Zwischen Flamen und Wallonen herrscht eisige Stimmung. Nicht einmal Politiker können garantieren, dass Belgien in 20 Jahren noch als Staat existieren wird. Wer die sezessionswillige Region Flandern erleben will, wie sie noch ist, sollte sich bald auf die Reise begeben.



Die Zeitungen widmen sich Belgien seit geraumer Zeit eher auf den Politikseiten als im Reiseteil. Vordergründig kocht der Sprachenstreit über: Niederländisch gegen Französisch. Doch in Wahrheit geht es vor allem ums liebe Geld. Die reichen Flamen haben es satt, im bodenlosen Fass der armen Wallonen weiterhin jährlich zehn Millionen Euro zu versenken. Bricht also das Königreich entlang dieser kaum sicht-, dafür aber umso hörbareren Demarkationslinie auseinander? Mykologen diagnostieren schon „Fungus belgicus“, den gemeinen Spaltpilz. Auch die flämische EU-Abgeordnete Mia de Vits meint pessimistisch: „Ich kann nicht sagen, ob Belgien in 20 Jahren noch existieren wird.“ Ganz undenkbar ist das Undenkbare also nicht mehr. Erst vor einem Jahr – und nicht am 1. April – schockierte ein frankophoner TV-Kanal des Landes seine Zuseher mit der „Ente“, das flämische Parlament hätte eben seine Abspaltung beschlossen, König Albert II. befände sich auf der Flucht und suche in der ehemaligen Kolonie Kongo um Asyl an. Und die Regierung der Region Brüssel – der dritten neben Flandern und Wallonien – hätte sich im Atomium zu einer Krisensitzung versammelt.
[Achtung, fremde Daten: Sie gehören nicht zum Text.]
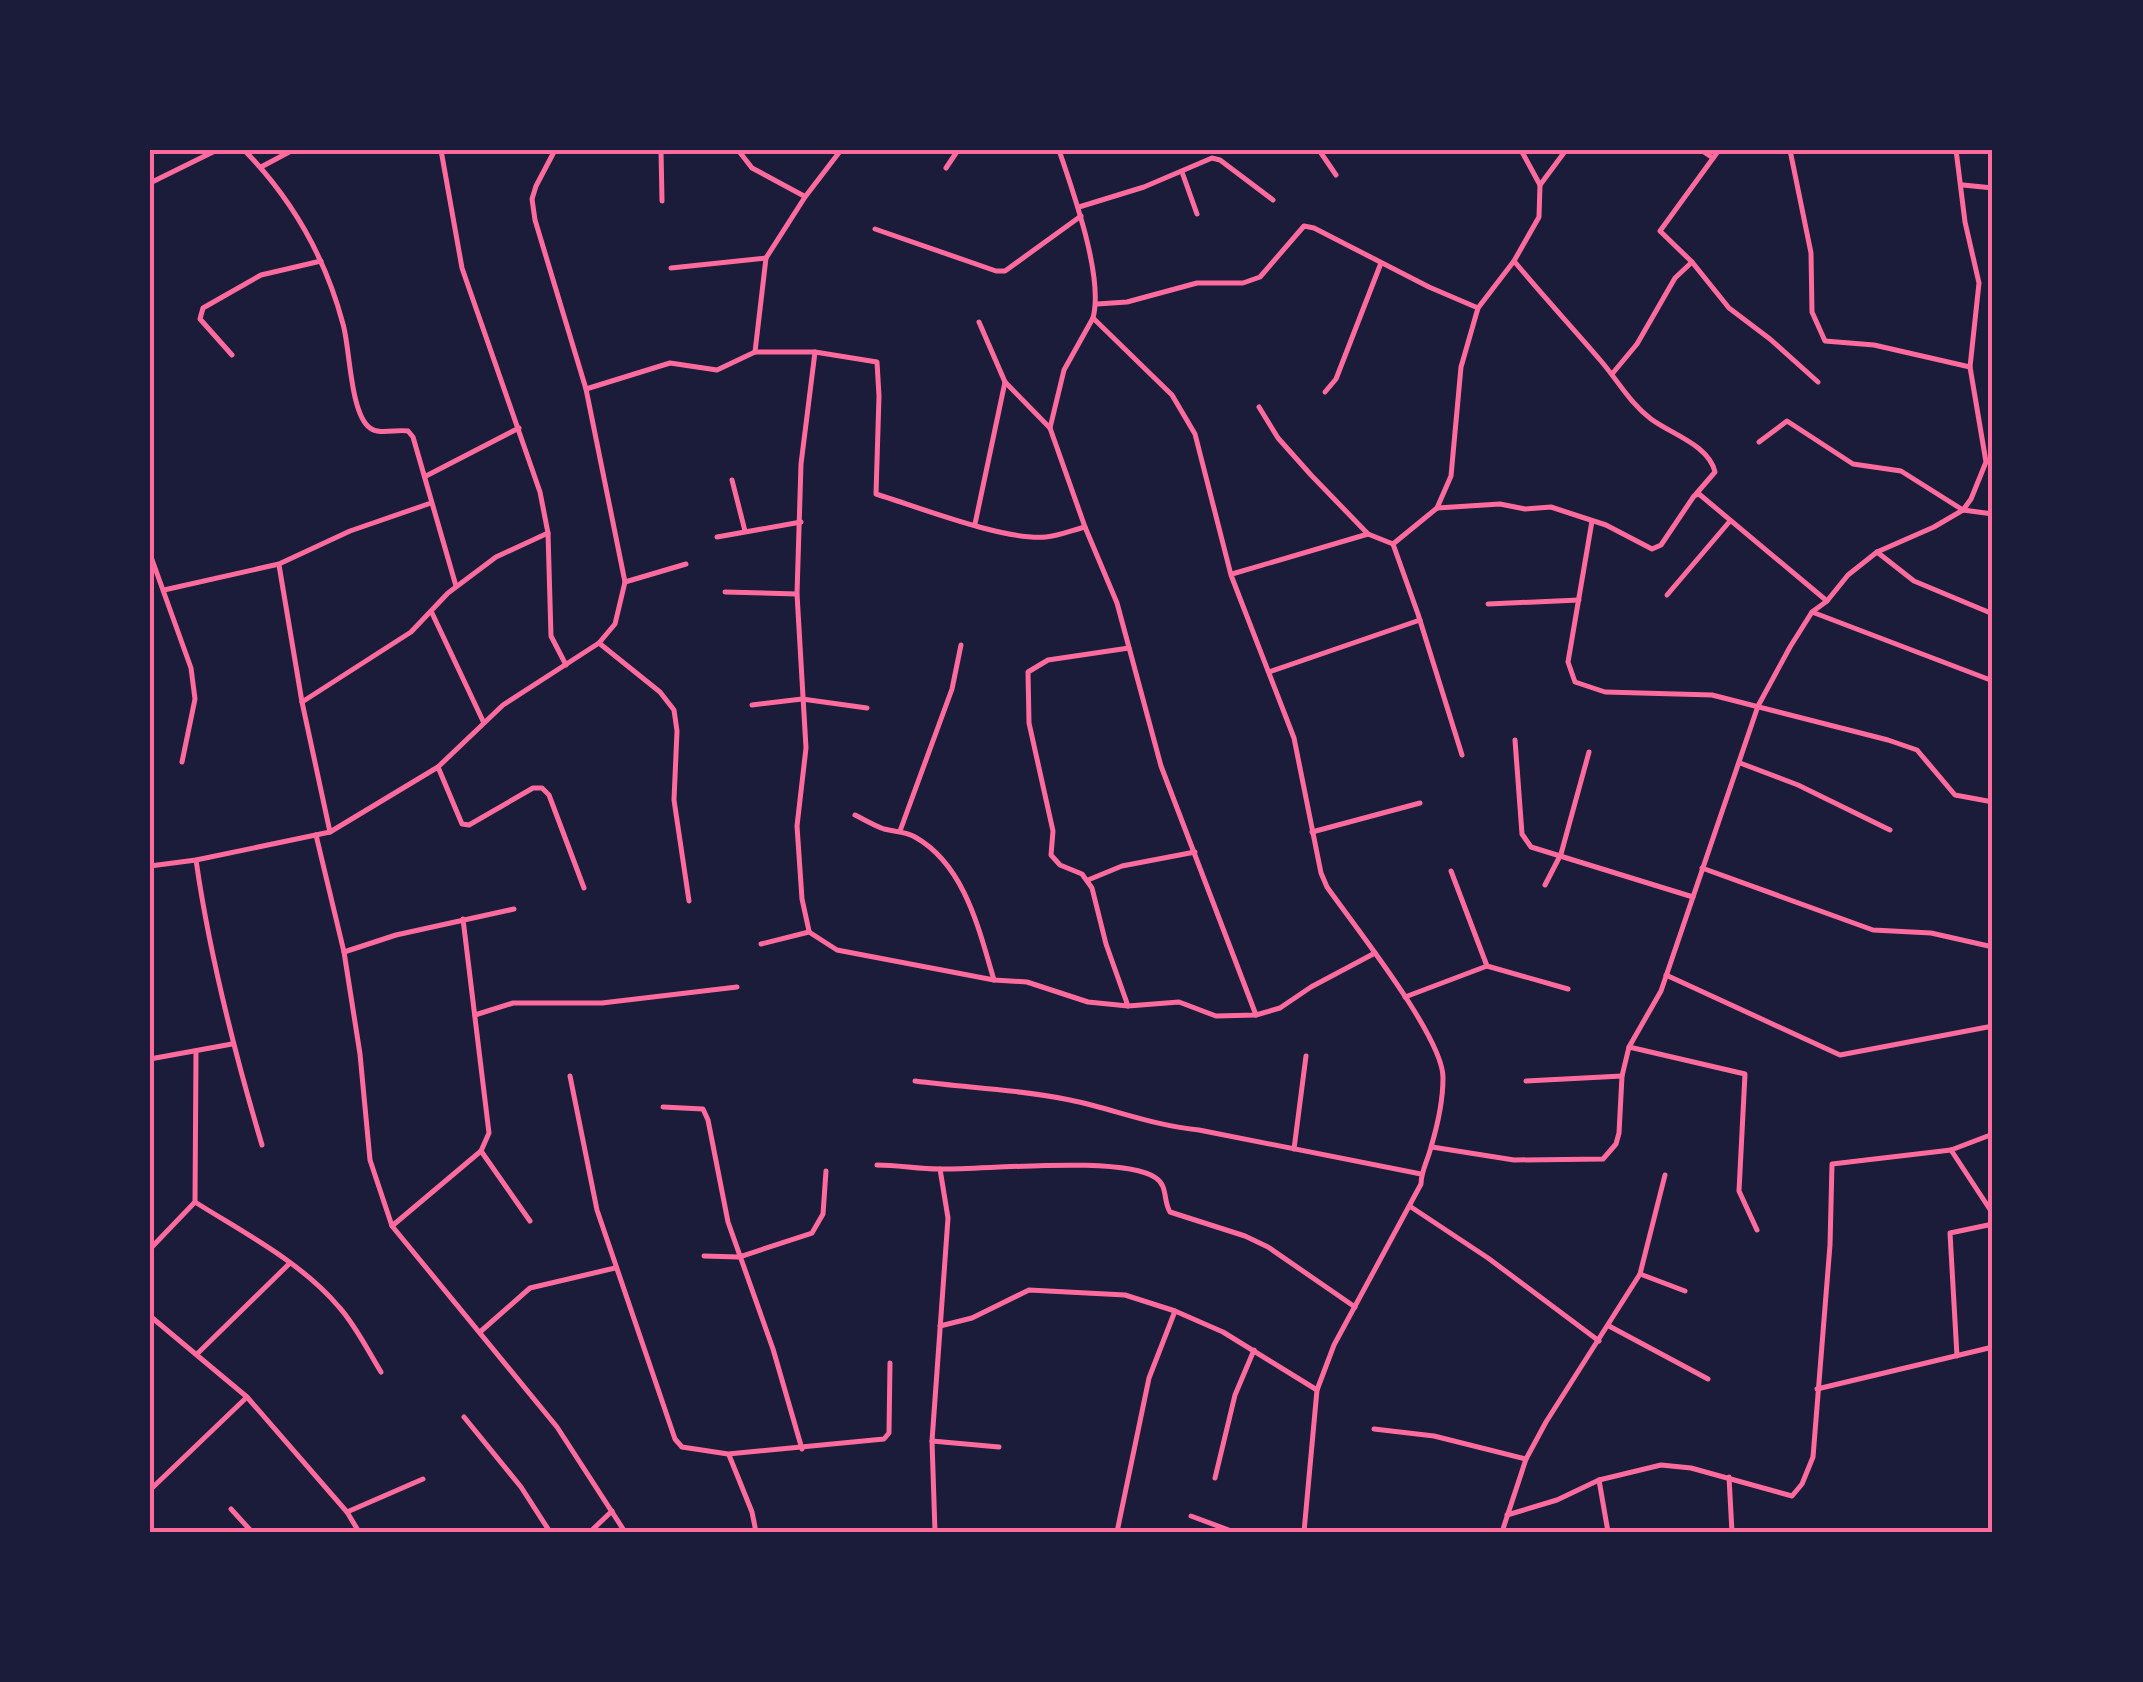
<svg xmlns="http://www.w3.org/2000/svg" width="2143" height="1682" font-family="'DM Sans',sans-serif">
<rect width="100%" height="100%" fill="#1b1b3a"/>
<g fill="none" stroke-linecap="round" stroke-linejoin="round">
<g stroke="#ff6b9d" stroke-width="5">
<path d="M244,150C293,200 325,256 343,324C350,347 350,414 370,428C379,435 397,429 408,431L413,437L456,586"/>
<path d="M441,150L462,268L540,492L548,533L551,636L566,665"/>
<path d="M661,150L662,201"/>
<path d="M738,150L752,168L804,196"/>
<path d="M1059,150C1073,192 1104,277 1093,318L1172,395L1195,434L1231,575L1294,738L1321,873L1327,887C1353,924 1444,1038 1443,1078C1443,1099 1437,1127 1431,1147C1428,1160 1421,1171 1421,1184L1334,1345L1317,1390L1304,1532"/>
<path d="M1319,150L1336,175"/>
<path d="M1521,150L1540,185"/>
<path d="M1701,150L1713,158"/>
<path d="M1719,150L1660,231L1692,262L1729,308L1770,339L1818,382"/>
<path d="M1790,150L1811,253L1812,312L1825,341L1874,345L1970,367"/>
<path d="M261,167L293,150"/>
<path d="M946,168L958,150"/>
<path d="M1182,172L1197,214"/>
<path d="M150,183L217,150"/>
<path d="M1963,185L1993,188"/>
<path d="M1079,207L1144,187L1212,158L1220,160L1273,200"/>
<path d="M875,229L996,271H1005L1081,216"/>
<path d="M1514,261C1542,295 1572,327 1601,361C1618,381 1630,403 1651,419C1671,434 1709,445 1715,472L1696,494"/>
<path d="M671,268L766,258"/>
<path d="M1097,304L1127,302L1197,283H1243L1260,277L1304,226L1314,228L1429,287L1478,308"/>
<path d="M1093,318L1064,370L1050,428L1085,527L1117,603L1161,766L1256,1015"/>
<path d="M979,322L1005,382L1050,428"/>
<path d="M755,352L766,258L805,197L841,150"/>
<path d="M232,355L200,319L203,308L261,275L321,261"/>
<path d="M1612,374L1637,344L1675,278L1692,262"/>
<path d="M586,389L670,363L717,370L755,352H815L877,362L879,396L876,494C918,507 1005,541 1046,537C1059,536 1073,530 1085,527"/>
<path d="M1325,392L1336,379L1381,263"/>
<path d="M1259,407L1278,438L1311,475L1368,534L1393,544L1437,508L1451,476L1461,367L1478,308L1514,261L1539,217L1540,185L1566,150"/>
<path d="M1759,442L1787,421L1853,464L1901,471L1963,510L1993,514"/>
<path d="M426,476L519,428"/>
<path d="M732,480L745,531"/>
<path d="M1437,508L1500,504L1525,509L1551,507L1606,525L1652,549L1661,545L1694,496L1699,494L1827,601"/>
<path d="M1592,521L1568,662L1575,682L1605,692L1712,695L1888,740L1917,750L1955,795L1993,802"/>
<path d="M975,524L1005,382"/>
<path d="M717,537L801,522"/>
<path d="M1393,544L1418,614L1462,755"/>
<path d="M1877,552L1914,581L1993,614"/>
<path d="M150,554L191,668L195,699L182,762"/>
<path d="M279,565L302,702L330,832"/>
<path d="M1232,574L1368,534"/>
<path d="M625,582L686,564"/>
<path d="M164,590L279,564L350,531L431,503"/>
<path d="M725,592L797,594"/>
<path d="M1667,595L1730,521"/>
<path d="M1488,604L1579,600"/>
<path d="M1812,612L1993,681"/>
<path d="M432,613L483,721"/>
<path d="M599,643L660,692L674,710L677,731L674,800L689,901"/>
<path d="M1269,672L1420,620"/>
<path d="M302,702L411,632L448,593L496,557L548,533"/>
<path d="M752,705L802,699L867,708"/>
<path d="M1515,740L1522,834L1531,847L1693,897"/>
<path d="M1740,763L1798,785L1890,830"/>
<path d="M438,767L462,824L469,825L533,788H542L549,795L584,888"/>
<path d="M855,815C865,820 875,826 884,829C895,832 905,831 915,837C965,865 979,930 994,980"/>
<path d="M900,831L952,689L961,645"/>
<path d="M1312,832L1420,803"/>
<path d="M316,835L344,952L360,1054L370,1160L392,1226L557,1427L625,1532"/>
<path d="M196,860C210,958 234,1051 262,1145"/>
<path d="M150,866L196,860L330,832L438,767L503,705L599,643L615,624L625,582L586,389L535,220L532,199L536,186L555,150"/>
<path d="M1702,868L1873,930L1931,933L1993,947"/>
<path d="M1451,871L1487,966"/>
<path d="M1088,880L1122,866L1195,852"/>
<path d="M1545,885L1561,854L1589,752"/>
<path d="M463,919L489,1133L481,1151L530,1221"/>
<path d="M809,931L802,899L797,826L806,748L797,594L801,464L815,352"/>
<path d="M761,944L809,932L837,950L994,980L1027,982L1088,1002L1128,1006L1179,1002L1216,1016L1256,1015L1280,1008L1311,987L1375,953"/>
<path d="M344,952L396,935L514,909"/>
<path d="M1666,975L1840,1055L1993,1026"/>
<path d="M1405,997L1487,966L1568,989"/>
<path d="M1128,1006L1106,944L1092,888L1082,874L1060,865L1051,855L1053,831L1029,723L1028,672L1048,660L1129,648"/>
<path d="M475,1015L513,1003H602L737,987"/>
<path d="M1629,1047L1745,1074L1739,1191L1757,1230"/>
<path d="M150,1059L232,1044"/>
<path d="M570,1076L597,1210L675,1439L682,1447L728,1454L884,1439L889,1433L890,1363"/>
<path d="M915,1081C967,1088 1019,1089 1070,1100C1113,1109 1155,1126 1199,1130L1421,1174"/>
<path d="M1526,1081L1622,1076"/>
<path d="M663,1107L703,1109L708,1120L728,1222L773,1349L802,1449"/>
<path d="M1432,1147L1514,1160L1603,1159L1616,1144L1619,1133L1622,1076L1629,1047L1661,991L1758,706L1790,647L1812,612L1827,601L1848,575L1877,552L1934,527L1963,510L1971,499L1986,462L1970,367L1979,283L1965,222L1956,150"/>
<path d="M1294,1149L1306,1056"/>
<path d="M1951,1150L1993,1214"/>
<path d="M877,1165C898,1165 918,1169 939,1169C984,1170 1123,1155 1156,1178C1168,1186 1163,1201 1170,1212L1245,1236L1268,1247L1355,1307"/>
<path d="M195,1202C244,1233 301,1262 339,1307C356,1326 368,1351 381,1372"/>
<path d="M1411,1207L1488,1258L1599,1341"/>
<path d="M392,1226L481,1151"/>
<path d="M150,1249L195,1202L196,1053"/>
<path d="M704,1256L739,1257L812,1233L823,1214L826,1171"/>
<path d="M1640,1274L1685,1291"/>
<path d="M150,1316L247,1397L347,1512L359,1532"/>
<path d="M940,1326L972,1318L1029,1290L1125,1295L1175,1311L1223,1332L1317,1390"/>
<path d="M1609,1326L1708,1379"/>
<path d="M480,1332L530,1288L615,1268"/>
<path d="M197,1354L290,1263"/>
<path d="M1957,1356L1950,1233L1993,1224"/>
<path d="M1817,1389L1993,1347"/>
<path d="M464,1417L521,1487L550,1532"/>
<path d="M1374,1429L1434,1436L1526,1459"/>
<path d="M932,1441L999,1447"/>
<path d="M729,1455L752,1512L756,1532"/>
<path d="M1729,1477L1732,1532"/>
<path d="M1215,1478L1235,1395L1254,1350"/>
<path d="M1599,1480L1608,1532"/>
<path d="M150,1490L247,1397"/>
<path d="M231,1509L252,1532"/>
<path d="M347,1512L423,1479"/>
<path d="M1507,1515L1557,1500L1599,1480L1661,1465L1691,1468L1792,1496L1802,1484L1813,1457L1830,1245L1832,1164L1951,1150L1993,1134"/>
<path d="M1191,1516L1234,1532"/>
<path d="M590,1532L612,1511"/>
<path d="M935,1532L932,1441L948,1218L940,1169"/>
<path d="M1117,1532L1149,1378L1175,1311"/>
<path d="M1502,1532L1526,1459L1546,1422L1640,1274L1665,1175"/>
</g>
</g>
<rect width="2143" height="1682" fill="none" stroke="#1b1b3a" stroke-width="305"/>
<rect x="152" y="152" width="1838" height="1378" fill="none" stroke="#ff6b9d" stroke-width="4"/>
</svg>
Apropos Atomium: Belgiens prominentestes Wahrzeichen wurde rechtzeitig zu seinem heurigen 50. Geburtstag runderneuert. Man hat dem Modell eines 165-milliardenfach vergrößerten Eisenkristall-Moleküls die ermattete Aluhaut abgezogen und durch Platten aus rostfreiem Stahl ersetzt, die so dünn sind, dass diese Verschönerung gleichzeitig als Fastenkur wirkte: Das Monument wiegt jetzt nur noch 2.400 Tonnen, um 50 weniger als vorher. Über zwei Jahre hat die Renovierung gedauert und 27,5 Millionen Euro gekostet.